After another night of contractions, Jon and I headed to our 8:30 dr. appointment, this time to see Dr. K again, who is back in town. We were happy to report all my contractions since Monday, and the loss of my mucous plug yesterday afternoon (look it up if you really want to know), which to us were good signs of progress. However, upon examination, there was no progress. Pooh. I thought for sure something would have happened!
Because we're now about 41 weeks along, we had a very quick sonogram to check the amniotic fluid around the baby. Low amniotic fluid indicates that the placenta (which, as it turns out, has a shelf life) is no longer working 100%, and can cause distress to the baby, so they keep a close watch on it for past-term mamas. When the image came up on the screen, Jon and I immediately saw that things were different. The large black areas that had indicated pockets of amniotic fluid were gone! The last time we had a sonogram, the fluid measured at 13, and this time it measured at 3. Since I had not noticed any gushing or leaking, the only other explanation is that the placenta is no longer 100%. So...off to the monitor we went.
The monitor has two discs that are strapped onto my belly: one measures the baby's heart rate and the other measures contractions.

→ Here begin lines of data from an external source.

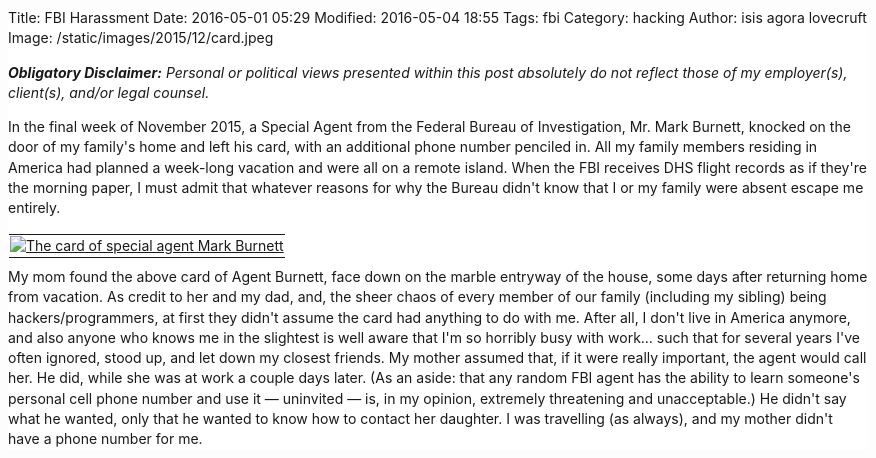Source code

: Title: FBI Harassment
Date: 2016-05-01 05:29
Modified: 2016-05-04 18:55
Tags: fbi
Category: hacking
Author: isis agora lovecruft
Image: /static/images/2015/12/card.jpeg







<i><b>Obligatory Disclaimer:</b> Personal or political views presented within
this post absolutely do not reflect those of my employer(s), client(s), and/or
legal counsel.</i>

In the final week of November 2015, a Special Agent from the Federal Bureau of
Investigation, Mr. Mark Burnett, knocked on the door of my family's home and
left his card, with an additional phone number penciled in.  All my family
members residing in America had planned a week-long vacation and were all on a
remote island.  When the FBI receives DHS flight records as if they're the
morning paper, I must admit that whatever reasons for why the Bureau didn't
know that I or my family were absent escape me entirely.

</p><span style="align:left; float:left; width:100%;">
  <table style="float:left; clear:left; width:100%; margin: 1px;">
    <tbody>
      <tr>
        <td style="text-align:center; padding: 1px;">
          <a href="/static/images/2015/12/card.jpeg">
            <img alt="The card of special agent Mark Burnett" style="width: 700px;"
                 src="/static/images/2015/12/card.jpeg" />
          </a>
        </td>
      </tr>
    </tbody>
  </table>
</span>
</p><br /><p>



My mom found the above card of Agent Burnett, face down on the marble entryway
of the house, some days after returning home from vacation.  As credit to her
and my dad, and, the sheer chaos of every member of our family (including my
sibling) being hackers/programmers, at first they didn't assume the card had
anything to do with me.  After all, I don't live in America anymore, and also
anyone who knows me in the slightest is well aware that I'm so horribly busy
with work… such that for several years I've often ignored, stood up, and let
down my closest friends.  My mother assumed that, if it were really important,
the agent would call her.  He did, while she was at work a couple days later.
(As an aside: that any random FBI agent has the ability to learn someone's
personal cell phone number and use it — uninvited — is, in my opinion,
extremely threatening and unacceptable.)  He didn't say what he wanted, only
that he wanted to know how to contact her daughter.  I was travelling (as
always), and my mother didn't have a phone number for me.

We were supposed to be monitored for 20 minutes, but it was busy, and I think they forgot us. By the time someone came back to check on us, we were a little frazzled. Dr. K looked over the monitor readings and said the baby looked perfect. However, she was still concerned about the low amniotic fluid and felt it was best for us to go ahead and induce.
She sent us home with "get your bags together and eat whatever you want for lunch. Come back between 3 and 4." So that's what we're doing! When we go back, I get a medicine called Cervadil to help with effacement, then after a certain period of time (8 hours?) they'll start me on Pitocin. And Caleb should be born tomorrow!
So Thanksgiving is officially postponed until Friday evening. Jon and I (and Caleb) may get to be there for it or not, but at least the family won't be worrying about the casserole in the oven when I'm about to pop out a baby.
I'm nervous because I've never been in the hospital before. And I feel like I'm about to run the gauntlet of motherhood. Nine months of planning and reading, but nothing is like the real thing. And there are so many unknowns! How will I handle the pain? Will I need a C-section? Will things go smoothly or be a rush from one decision to the next? I know God is in control, and I know that you guys will be thinking about us and praying for us!
We'll try to keep you informed, and see you on the other side!